Here's the real poop on this mess.
Enter the 27-year old Chelsea Clinton, daughter of Bill and Hillary, who has not appeared very much at all on the campaign stump with mom, except for giving a few speeches at college and university venues. Direct interviews with reporter are nil.
It all started in 2003 in England during her Oxford days when Chelsea suddenly developed a "stenched-mouth condition," reminiscent of the odor of feces and farts. She then went to Dr. Shermlick Battlescat, the prestigious nose and throat doc in the U.K.
Batteries of tests provided no clues, as the condition worsened. Doctors, nurses, and technical personnel often fled like a bat out of Hell from any area Chelsea was in. Several said in variants, "Who the Queen Mother shat in here? I mean, there is a loo nearby, dammit!" Dr. Battlescat even collapsed once, as he checked Chelsea's mouth, while telling her to say ahhhhh! And, at one point, Prince Charles became involved, as well, claiming that, "Chelsea's mouth smelled like mum's WC!"
In University classes, Chelsea sat by herself, keeping her mouth as tightly shut, as a frightened clam. Yet, students still left the area, complaining about smelling crap, shit, a dump, and other like stench.

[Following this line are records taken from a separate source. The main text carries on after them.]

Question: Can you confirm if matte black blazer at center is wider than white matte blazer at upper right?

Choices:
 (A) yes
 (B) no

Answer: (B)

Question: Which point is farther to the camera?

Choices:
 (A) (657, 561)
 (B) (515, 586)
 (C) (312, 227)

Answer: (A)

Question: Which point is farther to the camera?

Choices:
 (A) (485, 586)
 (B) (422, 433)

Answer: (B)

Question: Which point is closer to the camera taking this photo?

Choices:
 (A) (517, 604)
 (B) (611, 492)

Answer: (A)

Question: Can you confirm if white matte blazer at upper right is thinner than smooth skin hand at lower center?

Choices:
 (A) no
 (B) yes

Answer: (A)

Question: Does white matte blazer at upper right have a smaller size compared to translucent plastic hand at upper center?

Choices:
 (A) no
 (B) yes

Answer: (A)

"NO MORE FETID MOUTH" was posted almost everywhere.
After getting her degree at Oxford and receiving a firm offer from the New York City-based capital firm, she was then sent to London's famed "Putrifaction Experimental Station," for tests that ran the gamut of chemical and electronic state-of-the-art protocols, which included use of a U.S. Navy "Submarine Trace Fart Detector." During the third round, the stench destroyed its $300,000 sensor.

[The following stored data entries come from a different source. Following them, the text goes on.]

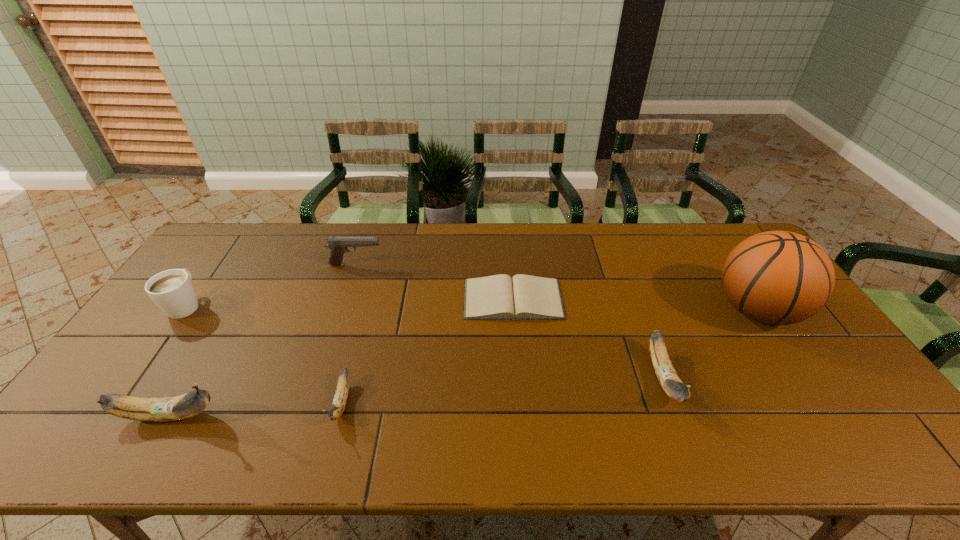
Where is `cappuccino that is at the left edge`? cappuccino that is at the left edge is located at coordinates (172, 291).

What are the coordinates of `object present at the right edge` in the screenshot? It's located at (776, 277).

Identify the location of object that is positioned at the near left corner. (160, 409).

Find the location of `blank space at the far edge of the desktop`. blank space at the far edge of the desktop is located at coordinates (297, 223).

You are a GUI agent. You are given a task and a screenshot of the screen. Output one action in this format:
    pyautogui.click(x=<x>, y=<y>)
    Task: Click on the free space at the near edge of the desktop
    
    Given the screenshot: What is the action you would take?
    pyautogui.click(x=594, y=399)

Find the location of `vacant space at the left edge`. vacant space at the left edge is located at coordinates [164, 331].

At what (x,y) coordinates should I click in order to perform the action: click on blank space at the right edge. Please return your answer as a coordinate pair (x, y). Image resolution: width=960 pixels, height=540 pixels. Looking at the image, I should click on (814, 383).

In the image, there is a desktop. Where is `vacant space at the far left corner`? vacant space at the far left corner is located at coordinates (261, 226).

The image size is (960, 540). In order to click on empty location between the tallest object and the shortest object in this screenshot , I will do `click(636, 305)`.

Identify the location of free space between the leftmost banana and the fifth object from left to right. The height and width of the screenshot is (540, 960). (341, 357).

Returning to the U.S., Chelsea was observed at Walter Reed Army Medical Center. After weeks of testing and body scans, scientists quite surprisingly found an embedded 3 millimeter pellet of Russian origin in her upper left thigh. Called F-666 by NAT0, it can cause an overwhelming stinking crap-fart-mouth odor for several years. Chelsea now believes that a Russian boyfriend at Oxford somehow injected the tiny pellet into her leg when they were in the sack after a bout of heavy drinking.
Fortunately, there is a chemical treatment, AFG-666, that the biochemists at the U.S. Army's Fort Detrick, Maryland "Biohazards Research Center" have now had for a year. It works by a secret nanotech process known as "procryptically-enhanced regiospecific decimation," that will gradually deplete the F-666 from her body.

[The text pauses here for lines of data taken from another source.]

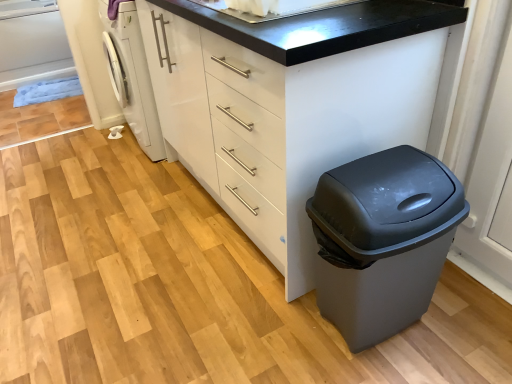
The height and width of the screenshot is (384, 512). What are the coordinates of `vacant space to the left of white matte chest of drawers at center` in the screenshot? It's located at (126, 242).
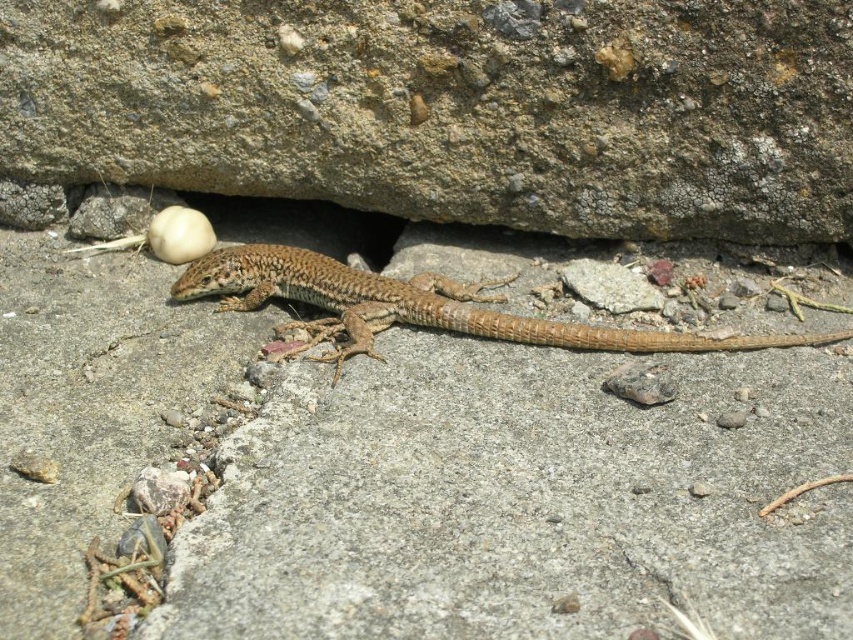
Can you confirm if brown rough stone at upper center is positioned below brown/scaly lizard at center?

Actually, brown rough stone at upper center is above brown/scaly lizard at center.

Is brown rough stone at upper center behind brown/scaly lizard at center?

No, it is in front of brown/scaly lizard at center.

Locate an element on the screen. brown rough stone at upper center is located at coordinates (451, 108).

Where is `brown rough stone at upper center`? Image resolution: width=853 pixels, height=640 pixels. brown rough stone at upper center is located at coordinates (451, 108).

However, it will be this July before her body can be declared completely tox free. Until then, sorry Hillary, but Chelsea has to mostly keep her mouth shut! So, she must stay far away from humans and cannot give face-to-face interviews or comments in the close presence of reporters and others.
President Bush has lodged a formal protest against the Putin government via the Russian Embassy in Washington, D.C. "for this serious breach of trust between our two nations."